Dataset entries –
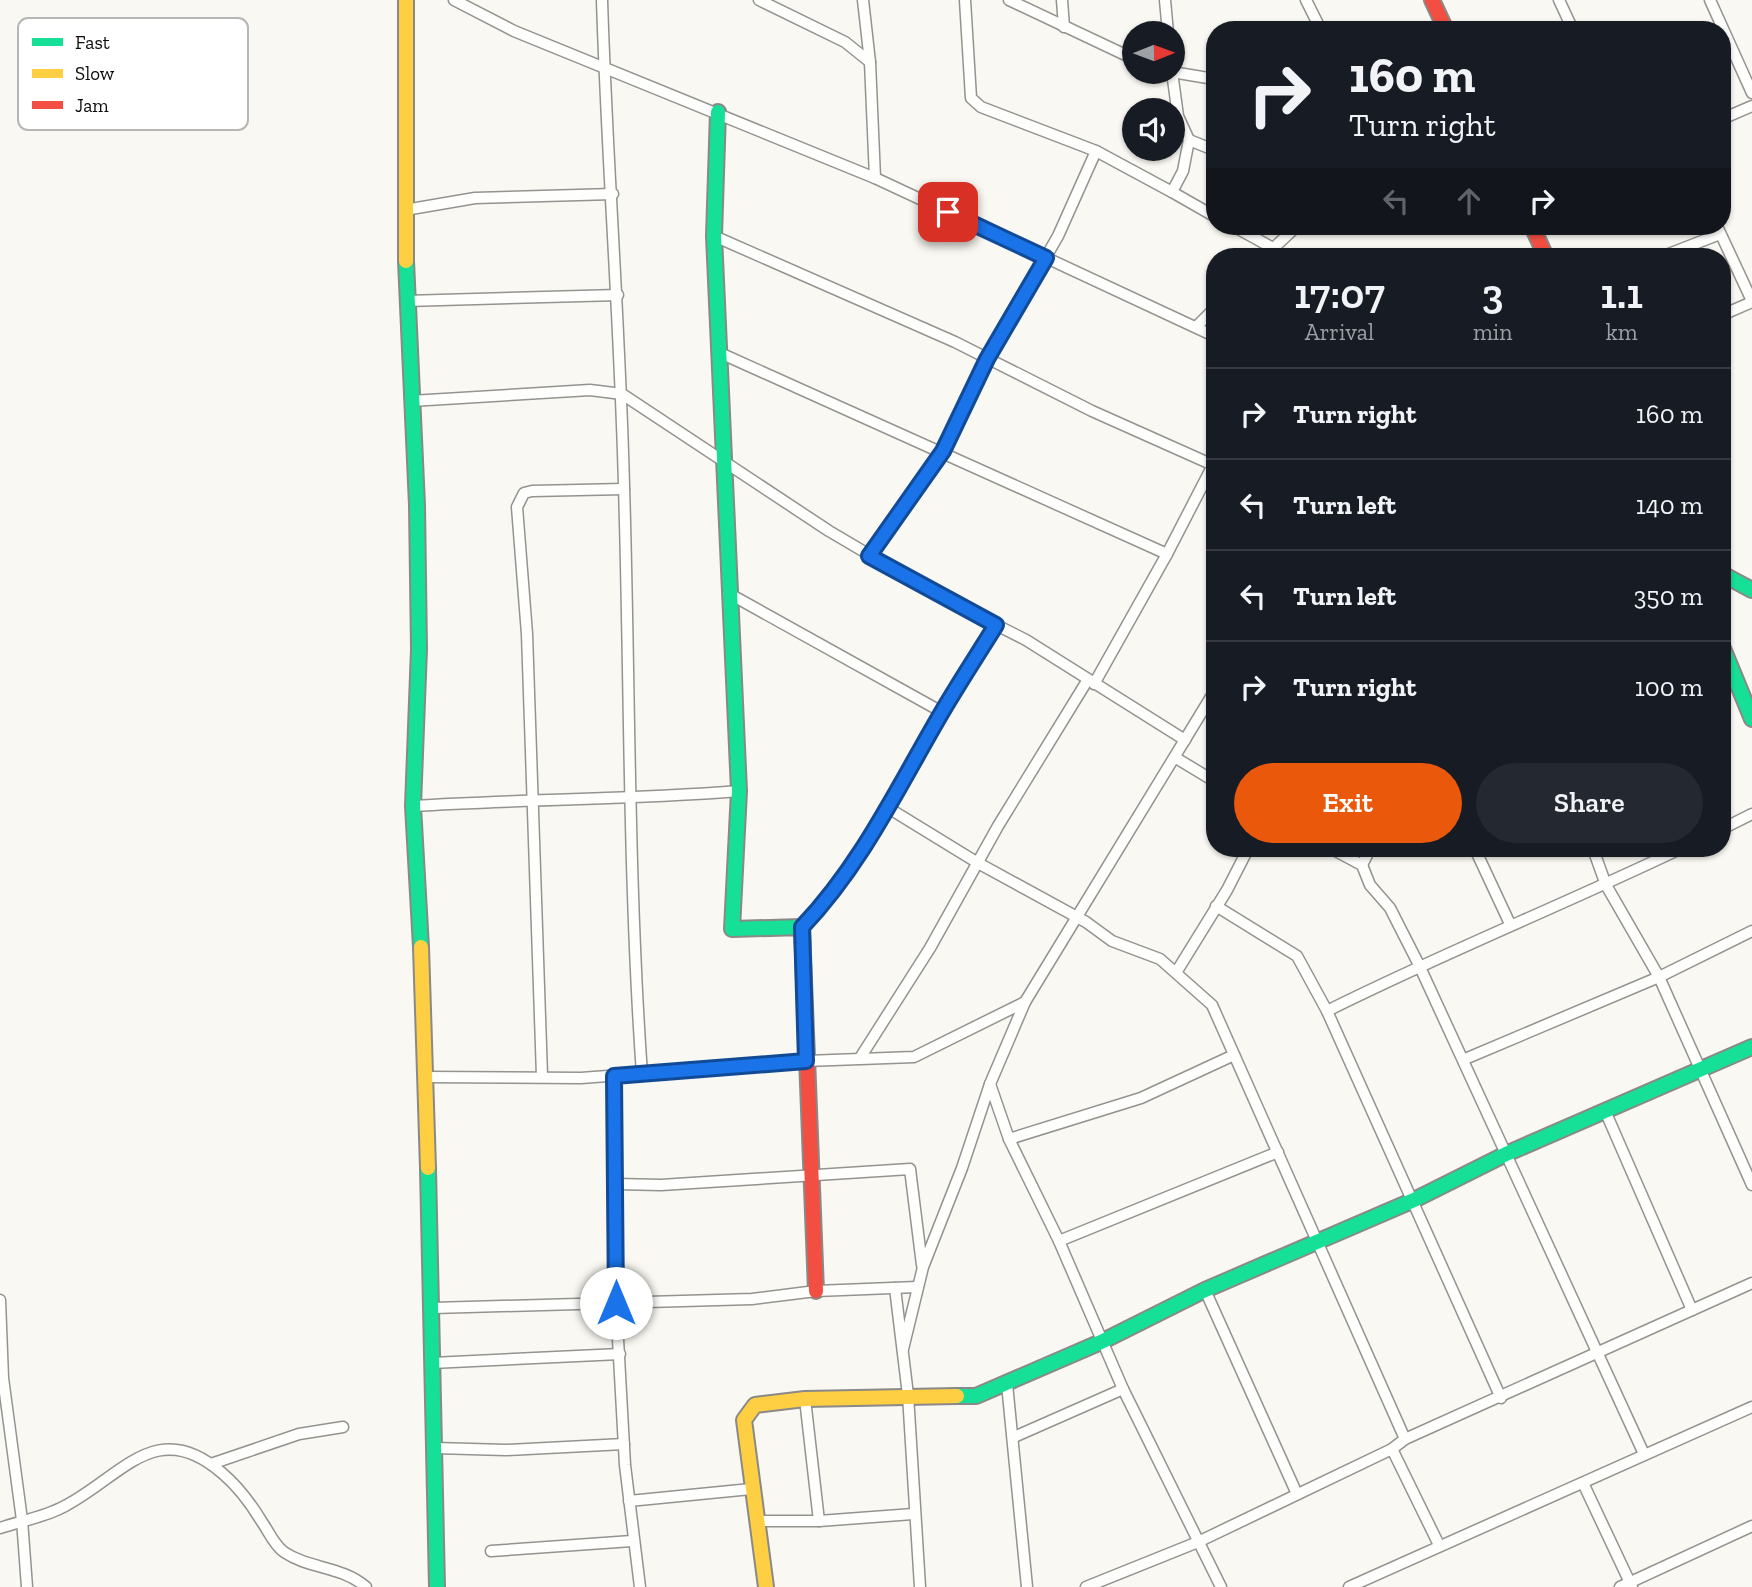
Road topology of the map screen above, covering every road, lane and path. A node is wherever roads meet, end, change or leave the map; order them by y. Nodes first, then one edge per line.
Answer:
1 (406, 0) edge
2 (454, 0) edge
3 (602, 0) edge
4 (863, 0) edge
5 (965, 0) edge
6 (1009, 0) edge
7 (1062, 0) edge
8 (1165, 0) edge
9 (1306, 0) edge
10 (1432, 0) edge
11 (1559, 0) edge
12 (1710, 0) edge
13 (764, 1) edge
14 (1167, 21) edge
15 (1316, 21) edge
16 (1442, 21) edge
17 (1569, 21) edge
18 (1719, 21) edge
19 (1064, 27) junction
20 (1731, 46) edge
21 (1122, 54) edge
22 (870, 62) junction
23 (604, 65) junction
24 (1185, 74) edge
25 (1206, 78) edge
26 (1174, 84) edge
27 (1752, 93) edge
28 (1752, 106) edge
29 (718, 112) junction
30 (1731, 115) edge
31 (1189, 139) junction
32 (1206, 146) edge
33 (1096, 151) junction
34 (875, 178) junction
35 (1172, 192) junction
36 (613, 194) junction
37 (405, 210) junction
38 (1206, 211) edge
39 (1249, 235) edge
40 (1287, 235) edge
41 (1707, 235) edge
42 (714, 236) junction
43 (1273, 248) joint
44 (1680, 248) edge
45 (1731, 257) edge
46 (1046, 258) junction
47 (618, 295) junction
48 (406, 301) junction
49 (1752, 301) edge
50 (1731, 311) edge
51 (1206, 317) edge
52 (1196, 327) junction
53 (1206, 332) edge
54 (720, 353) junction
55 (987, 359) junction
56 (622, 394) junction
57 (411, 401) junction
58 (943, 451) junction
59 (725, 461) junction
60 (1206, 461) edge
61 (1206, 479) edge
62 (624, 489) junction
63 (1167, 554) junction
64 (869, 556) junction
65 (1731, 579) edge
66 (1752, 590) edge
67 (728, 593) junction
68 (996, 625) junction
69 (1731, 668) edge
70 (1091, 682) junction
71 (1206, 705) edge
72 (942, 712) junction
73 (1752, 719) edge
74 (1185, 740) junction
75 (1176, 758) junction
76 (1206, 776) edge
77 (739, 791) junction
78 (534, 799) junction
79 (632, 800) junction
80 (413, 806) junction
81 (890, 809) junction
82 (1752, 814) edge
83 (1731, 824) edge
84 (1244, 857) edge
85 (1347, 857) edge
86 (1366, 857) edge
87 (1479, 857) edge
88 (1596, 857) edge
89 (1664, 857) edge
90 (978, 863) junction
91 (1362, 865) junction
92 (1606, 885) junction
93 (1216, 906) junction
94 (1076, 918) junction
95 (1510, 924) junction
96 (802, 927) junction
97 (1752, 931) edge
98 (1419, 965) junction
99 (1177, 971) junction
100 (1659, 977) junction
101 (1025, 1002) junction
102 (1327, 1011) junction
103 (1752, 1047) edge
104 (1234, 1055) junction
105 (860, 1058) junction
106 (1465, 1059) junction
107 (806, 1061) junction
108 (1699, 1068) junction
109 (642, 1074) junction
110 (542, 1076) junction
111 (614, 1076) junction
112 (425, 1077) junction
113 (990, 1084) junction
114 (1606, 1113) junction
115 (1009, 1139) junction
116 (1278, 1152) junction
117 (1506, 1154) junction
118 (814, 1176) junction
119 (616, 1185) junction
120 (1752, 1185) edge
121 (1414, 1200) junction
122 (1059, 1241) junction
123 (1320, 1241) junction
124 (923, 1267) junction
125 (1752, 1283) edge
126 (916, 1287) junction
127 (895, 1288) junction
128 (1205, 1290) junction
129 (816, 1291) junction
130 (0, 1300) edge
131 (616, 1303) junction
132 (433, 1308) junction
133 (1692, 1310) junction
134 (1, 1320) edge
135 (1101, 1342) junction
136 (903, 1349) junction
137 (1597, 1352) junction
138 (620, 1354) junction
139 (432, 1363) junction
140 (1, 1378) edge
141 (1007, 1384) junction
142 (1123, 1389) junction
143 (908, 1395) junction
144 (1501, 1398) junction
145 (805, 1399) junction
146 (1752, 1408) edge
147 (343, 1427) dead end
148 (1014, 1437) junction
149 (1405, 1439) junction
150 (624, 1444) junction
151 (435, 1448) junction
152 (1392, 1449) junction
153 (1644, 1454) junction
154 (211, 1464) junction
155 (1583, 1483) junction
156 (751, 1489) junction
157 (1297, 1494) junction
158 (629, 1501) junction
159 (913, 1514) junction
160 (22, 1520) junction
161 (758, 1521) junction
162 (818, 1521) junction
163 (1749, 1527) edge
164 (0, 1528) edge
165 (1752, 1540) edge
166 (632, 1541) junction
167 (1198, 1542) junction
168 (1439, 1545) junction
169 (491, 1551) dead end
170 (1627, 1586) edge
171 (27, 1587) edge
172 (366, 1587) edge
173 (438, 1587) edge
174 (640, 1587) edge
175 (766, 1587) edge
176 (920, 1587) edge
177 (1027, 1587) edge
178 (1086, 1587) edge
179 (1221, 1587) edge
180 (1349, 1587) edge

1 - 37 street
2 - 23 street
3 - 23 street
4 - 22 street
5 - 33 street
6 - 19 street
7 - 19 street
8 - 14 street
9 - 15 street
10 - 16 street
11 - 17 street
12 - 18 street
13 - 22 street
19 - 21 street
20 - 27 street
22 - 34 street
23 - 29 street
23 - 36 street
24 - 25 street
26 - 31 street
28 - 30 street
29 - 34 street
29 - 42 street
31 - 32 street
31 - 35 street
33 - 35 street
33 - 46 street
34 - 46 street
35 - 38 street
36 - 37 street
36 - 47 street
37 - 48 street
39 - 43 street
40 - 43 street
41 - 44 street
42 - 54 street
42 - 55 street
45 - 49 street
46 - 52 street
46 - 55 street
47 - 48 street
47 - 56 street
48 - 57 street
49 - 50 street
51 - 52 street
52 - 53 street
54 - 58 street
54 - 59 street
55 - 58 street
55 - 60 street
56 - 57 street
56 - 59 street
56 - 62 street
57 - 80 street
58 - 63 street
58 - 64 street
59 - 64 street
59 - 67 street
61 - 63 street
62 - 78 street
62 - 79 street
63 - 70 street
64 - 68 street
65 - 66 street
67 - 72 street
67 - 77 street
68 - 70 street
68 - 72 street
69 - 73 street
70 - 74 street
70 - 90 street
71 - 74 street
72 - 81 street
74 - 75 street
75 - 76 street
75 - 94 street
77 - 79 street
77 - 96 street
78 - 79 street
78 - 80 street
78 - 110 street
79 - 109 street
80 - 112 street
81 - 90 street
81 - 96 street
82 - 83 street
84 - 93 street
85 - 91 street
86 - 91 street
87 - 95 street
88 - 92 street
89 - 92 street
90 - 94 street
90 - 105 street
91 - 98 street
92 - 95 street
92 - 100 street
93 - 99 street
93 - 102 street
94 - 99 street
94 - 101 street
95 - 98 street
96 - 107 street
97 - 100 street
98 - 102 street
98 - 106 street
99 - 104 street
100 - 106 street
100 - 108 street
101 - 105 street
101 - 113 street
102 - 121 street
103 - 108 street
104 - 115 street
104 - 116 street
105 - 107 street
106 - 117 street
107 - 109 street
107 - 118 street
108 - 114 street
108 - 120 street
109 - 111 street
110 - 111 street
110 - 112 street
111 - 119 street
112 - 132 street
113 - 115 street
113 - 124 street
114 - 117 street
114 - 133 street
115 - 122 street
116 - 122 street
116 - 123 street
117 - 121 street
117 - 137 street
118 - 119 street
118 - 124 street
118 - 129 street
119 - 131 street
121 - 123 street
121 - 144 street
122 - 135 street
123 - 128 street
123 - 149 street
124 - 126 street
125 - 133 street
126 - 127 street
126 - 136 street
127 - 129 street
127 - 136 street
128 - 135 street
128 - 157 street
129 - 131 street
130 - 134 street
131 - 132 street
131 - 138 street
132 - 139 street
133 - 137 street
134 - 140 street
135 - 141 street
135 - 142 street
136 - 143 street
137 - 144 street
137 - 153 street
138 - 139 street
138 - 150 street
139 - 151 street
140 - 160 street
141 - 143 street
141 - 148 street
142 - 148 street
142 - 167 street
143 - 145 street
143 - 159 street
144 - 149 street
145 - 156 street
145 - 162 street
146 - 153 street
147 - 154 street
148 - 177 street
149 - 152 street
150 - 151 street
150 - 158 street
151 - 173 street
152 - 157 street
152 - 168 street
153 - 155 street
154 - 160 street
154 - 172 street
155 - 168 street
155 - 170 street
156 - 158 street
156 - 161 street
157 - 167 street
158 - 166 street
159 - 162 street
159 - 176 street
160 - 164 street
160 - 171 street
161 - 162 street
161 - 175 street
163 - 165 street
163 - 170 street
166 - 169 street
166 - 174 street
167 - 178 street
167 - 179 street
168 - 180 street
* * *
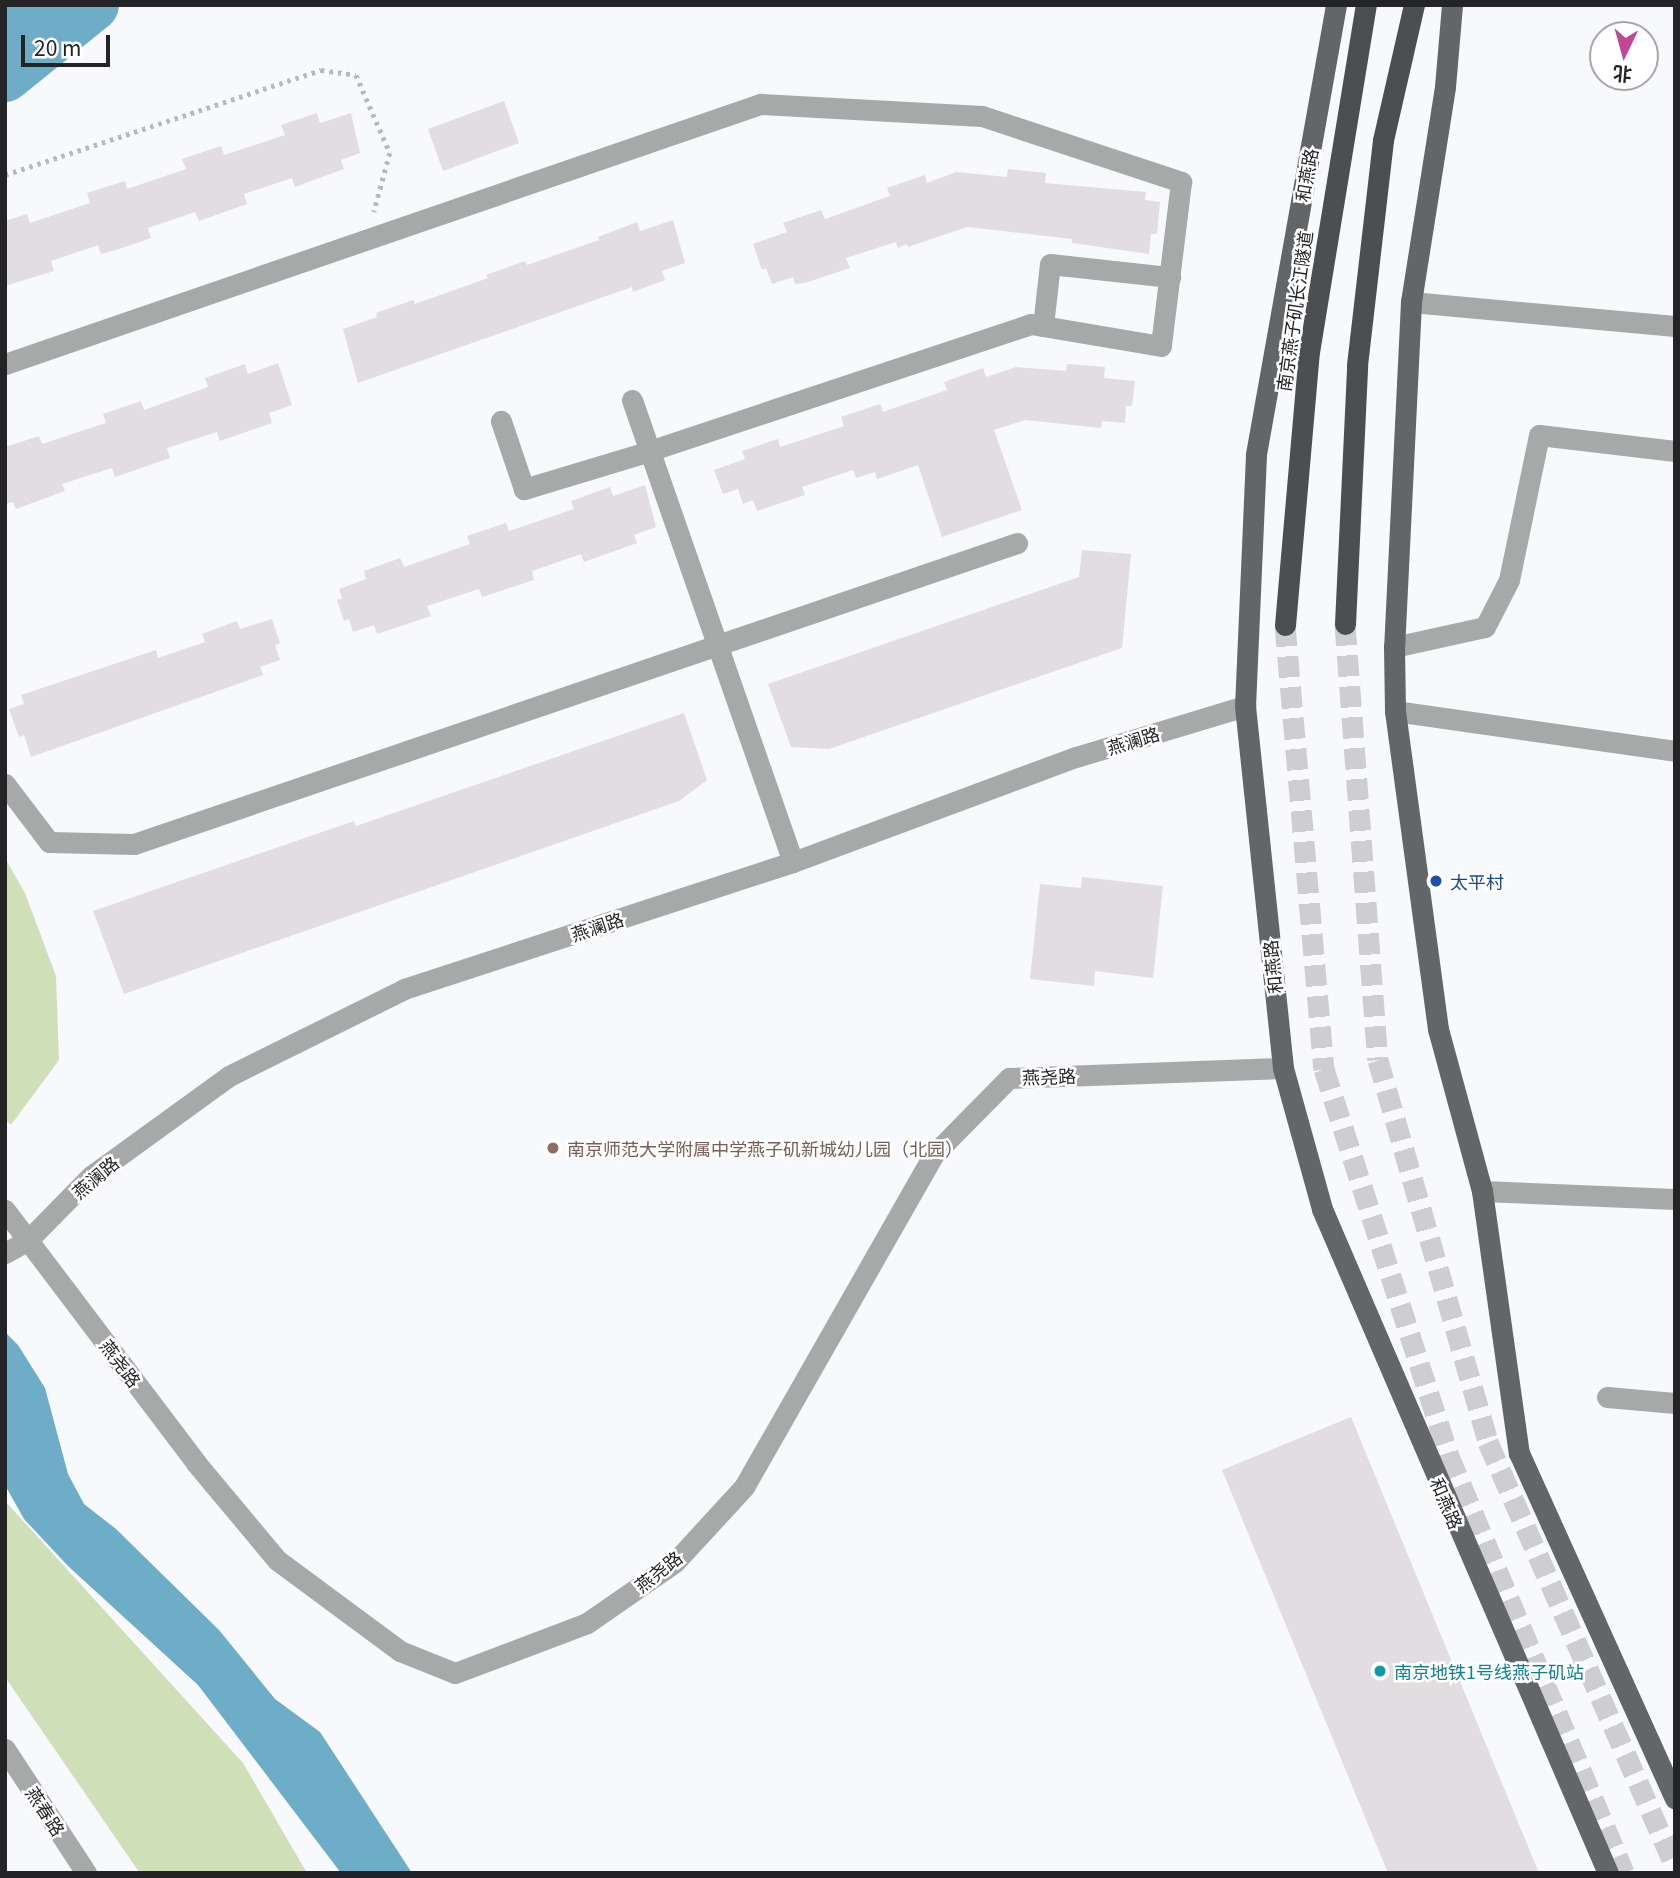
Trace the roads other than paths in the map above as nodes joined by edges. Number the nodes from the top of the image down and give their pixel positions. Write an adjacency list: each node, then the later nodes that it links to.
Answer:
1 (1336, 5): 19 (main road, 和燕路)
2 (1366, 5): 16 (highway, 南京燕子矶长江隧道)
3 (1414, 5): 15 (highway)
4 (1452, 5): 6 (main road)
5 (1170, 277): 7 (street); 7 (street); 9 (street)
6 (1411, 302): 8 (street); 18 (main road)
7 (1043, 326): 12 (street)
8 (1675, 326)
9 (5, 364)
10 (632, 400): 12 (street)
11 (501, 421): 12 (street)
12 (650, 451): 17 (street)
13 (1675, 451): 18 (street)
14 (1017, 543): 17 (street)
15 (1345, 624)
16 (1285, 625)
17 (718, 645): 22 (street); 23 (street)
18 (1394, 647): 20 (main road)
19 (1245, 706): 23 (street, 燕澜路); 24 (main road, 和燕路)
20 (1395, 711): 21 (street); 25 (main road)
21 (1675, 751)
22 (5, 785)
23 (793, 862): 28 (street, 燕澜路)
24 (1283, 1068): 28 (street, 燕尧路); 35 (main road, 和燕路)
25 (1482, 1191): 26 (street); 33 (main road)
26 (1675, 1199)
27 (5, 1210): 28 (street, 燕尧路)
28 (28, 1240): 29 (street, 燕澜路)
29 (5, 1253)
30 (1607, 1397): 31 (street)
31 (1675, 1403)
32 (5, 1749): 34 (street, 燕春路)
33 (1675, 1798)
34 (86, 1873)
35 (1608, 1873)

EXERCISE GOAL – Report every line of the data above that contains the string "node" by copying it in full.

ANSWER SPACE –
Road topology of the map screen above, covering every road, lane and path. A node is wherever roads meet, end, change or leave the map; order them by y. Nodes first, then one edge per line.
Trace the roads other than paths in the map above as nodes joined by edges. Number the nodes from the top of the image down and give their pixel positions. Write an adjacency list: each node, then the later nodes that it links to.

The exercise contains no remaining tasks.